PoursuitesLa Turquie se retourne contre les promoteurs immobiliers après le séisme

Séismes en Turquie : Ankara se retourne contre les promoteurs immobiliers

PoursuitesAu moins 134 enquêtes ont été lancées contre des promoteurs qui n’auraient pas respecté les règles de construction
Malgré les normes anti-séisme, de nombreux bâtiments se sont effondrés en Turquie.
Malgré les normes anti-séisme, de nombreux bâtiments se sont effondrés en Turquie. - Emrah Gurel/AP/SIPA / SIPA
20 Minutes avec AFP

20 Minutes avec AFP

Leur photo est partout : celle du promoteur arrêté alors qu’il tentait de fuir à l’aéroport d’Istanbul vendredi et de ses deux comparses, dont les internautes demandent la tête. Mehmet Yasar Coskun était le maître d’ouvrage de la résidence « Rönesans » (Renaissance), construite à Antakya, dans le sud de la Turquie, il y a 10 ans : le 6 février, l’immeuble de huit étages et 250 appartements avec piscine, qui abritait notamment le footballeur ghanéen Christian Atsu, a basculé sur le flanc et sur ses habitants.
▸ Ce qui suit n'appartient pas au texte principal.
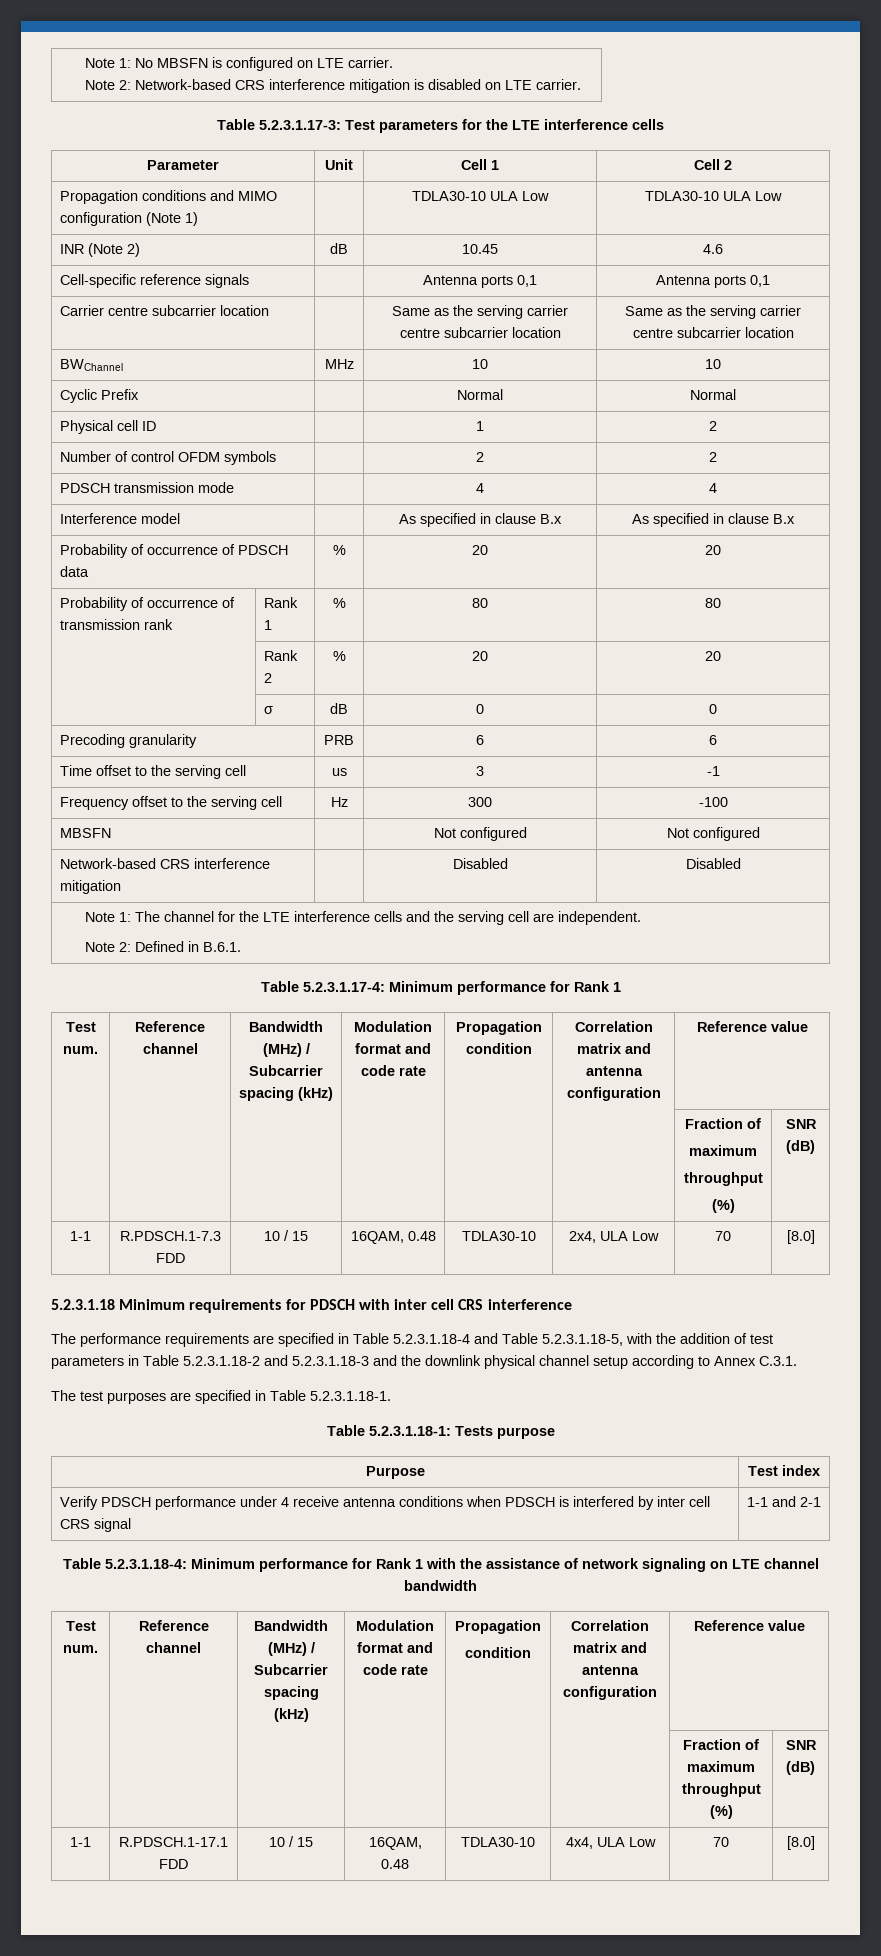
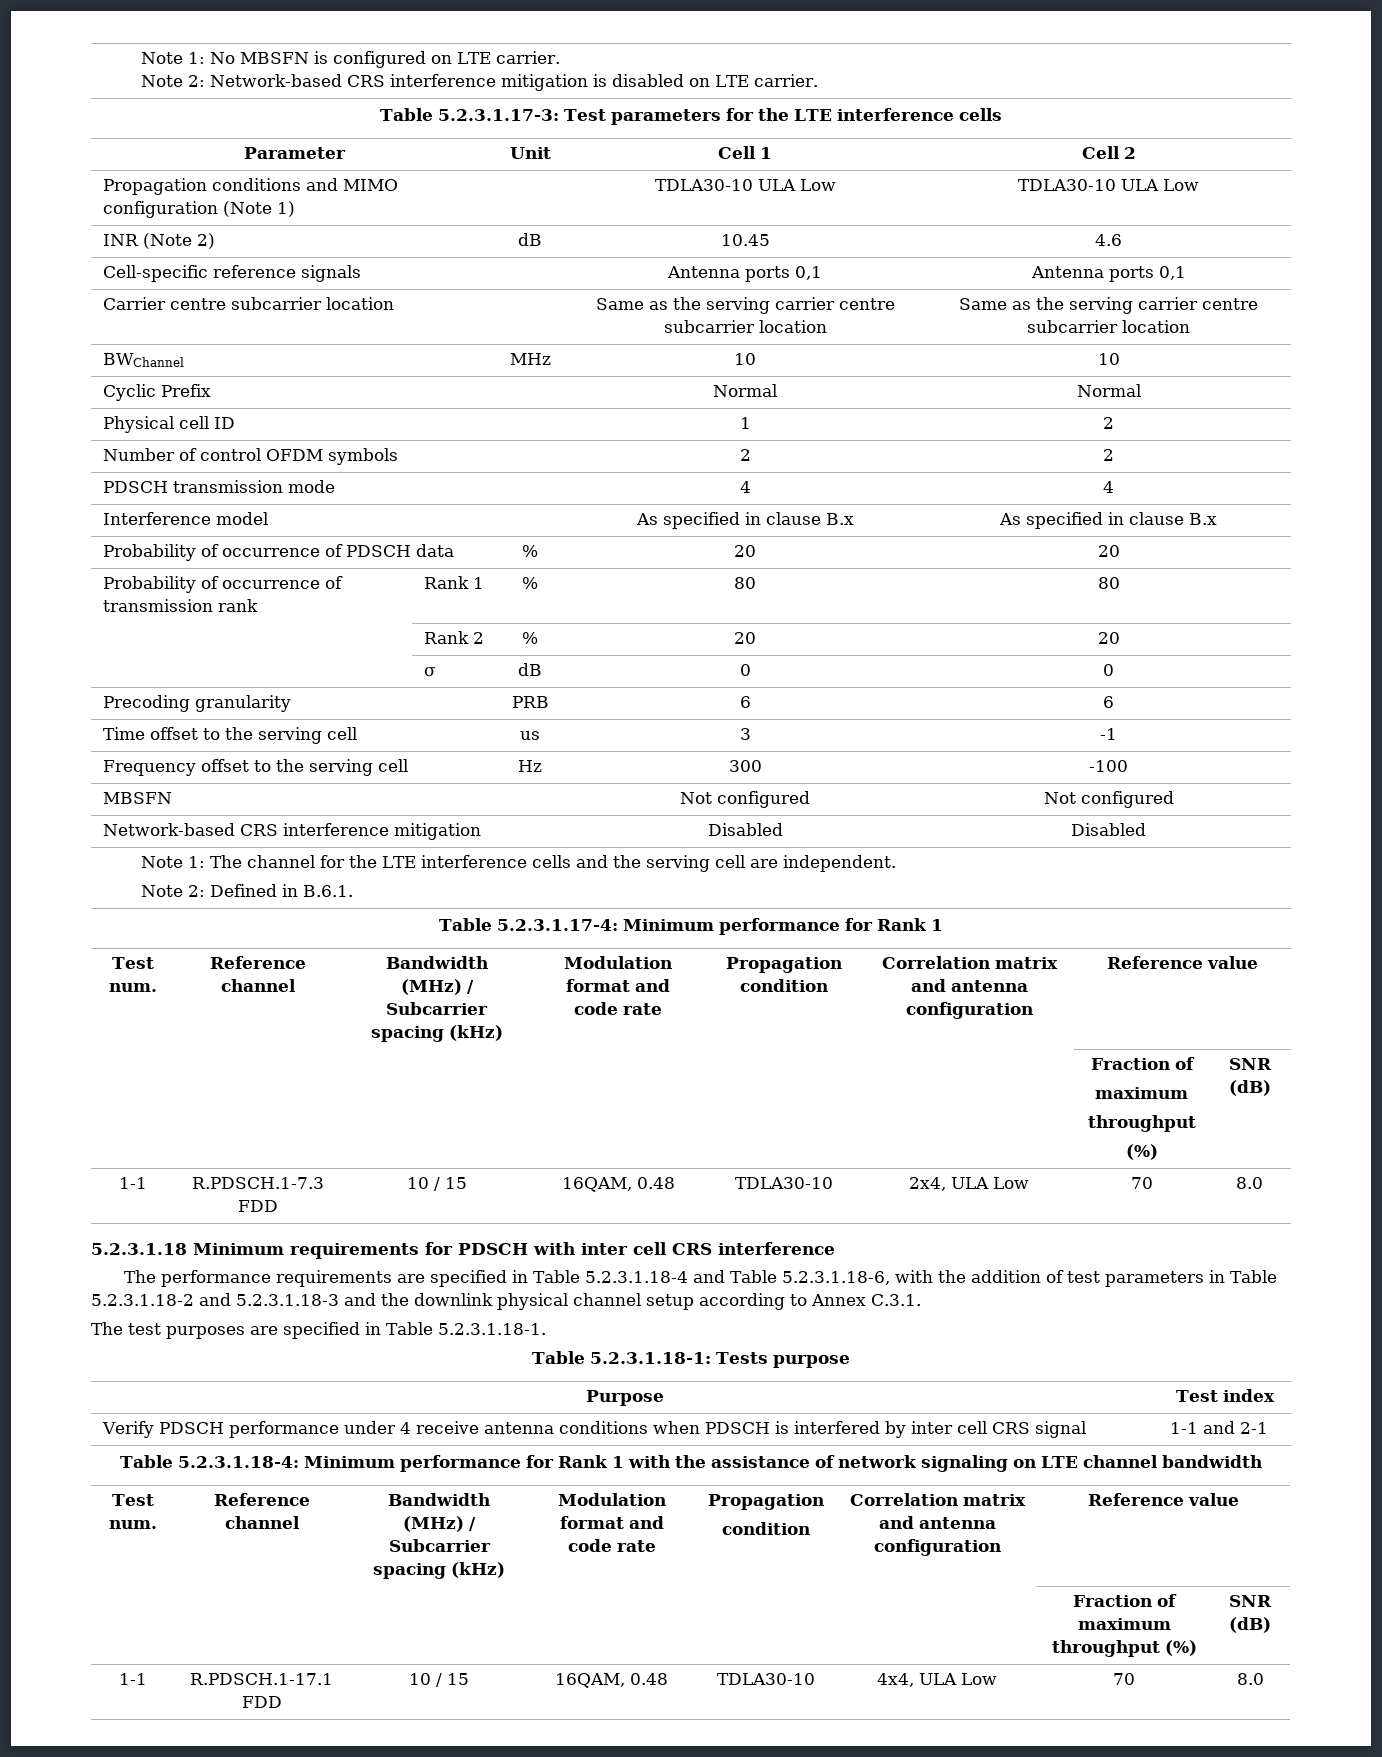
[786,1230,815,1244] [8.0] -> [1236,1177,1263,1189] 8.0
[542,1334,623,1346] 5.2.3.1.18-5, -> [781,1271,890,1285] 5.2.3.1.18-6,
[786,1836,815,1850] [8.0] -> [1236,1673,1264,1685] 8.0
Il est l’un des milliers d’immeubles en Turquie qui se sont affaissés sur eux-mêmes, sans laisser la moindre chance à leurs occupants saisis dans leur sommeil par la violente secousse survenue à 4 heures du matin. Face à la colère qui gronde dans le pays contre les mafias du bâtiment, relayée par la presse et les réseaux sociaux, les autorités turques ont réagi avec promptitude et les arrestations et mandats d’arrêt pleuvent.

134 enquêtes lancées

Dimanche, sept jours après la catastrophe qui a fait près de 30.000 morts rien qu’en Turquie, trois personnes ont été écrouées, sept interpellées dont deux autres promoteurs qui tentaient de s’échapper en Géorgie, et 114 sont toujours recherchés, a annoncé le ministre turc de la Justice, Bekir Bozdag. Au total, 134 enquêtes ont été lancées. Le sort de la résidence Renaissance est devenu emblématique de ces mauvaises pratiques dénoncées de longue date dans le pays, mais elle est loin d’être la seule.

Ainsi l’hôtel Isias, à Adiyaman, où 35 membres de l’équipe de volleyball de 12-15 ans de la république séparatiste de Chypre Nord et leur encadrement ont péri : des témoins ont affirmé à la chaîne de télévision NTV que l’hôtel avait été fermé en raison « d’irrégularités » dans la construction, avant de voir les scellés brisés et de rouvrir. « Je veux que ces gens soient jugés, ce sont des meurtriers », lançait une proche de victime interrogée, tandis qu’un autre assurait avoir vu « les murs se déchirer comme des feuilles de papier ».

Les leçons tirées du séisme de 1999

Dans sa déposition, le promoteur de la résidence Renaissance a rejeté les accusations portées contre lui et ses associés. « J’ignore pourquoi le bâtiment s’est effondré. Tous les permis avaient été délivrés après les études effectuées par la mairie et la compagnie de contrôle », a-t-il affirmé. Le permis pour cette résidence a été signé en 2021 par le district d’Ekinciler, à Hatay. La Turquie a adopté une série de normes et de régulations calquées sur celles de la Californie, terre de séismes, et régulièrement révisées - la dernière fois en 2018. Mais selon les ingénieurs et architectes interrogés cette semaine, la plupart sont ignorées par les bâtisseurs.

La réaction du gouvernement, confronté à ce que le président Recep Tayyip Erdogan, en campagne électorale si les élections du 14 mai sont maintenues, a qualifié de « pire catastrophe de tous les temps » pour la Turquie, est sans précédent. Jusqu’alors, les promoteurs et entrepreneurs véreux semblaient avoir de beaux jours devant eux malgré les alertes répétées d’ingénieurs et architectes reconnus.





Après le violent tremblement de terre de 1999, qui avait fait 17.000 morts dans le nord-ouest de la Turquie, autour de Kocaeli, il avait fallu six mois avant la première arrestation. Le quotidien Milliyet avait alors titré « Seulement huit arrestations pour 17.000 vies perdues ». Par la suite, plus de 2.000 procédures ont été ouvertes contre les promoteurs des bâtiments effondrés mais aucune peine prononcée pour 1.800 d’entre eux en raison d’une amnistie générale décrétée en décembre 2000 par le gouvernement. Finalement, la plupart des responsables avaient pu bénéficier d’une prescription en 2007.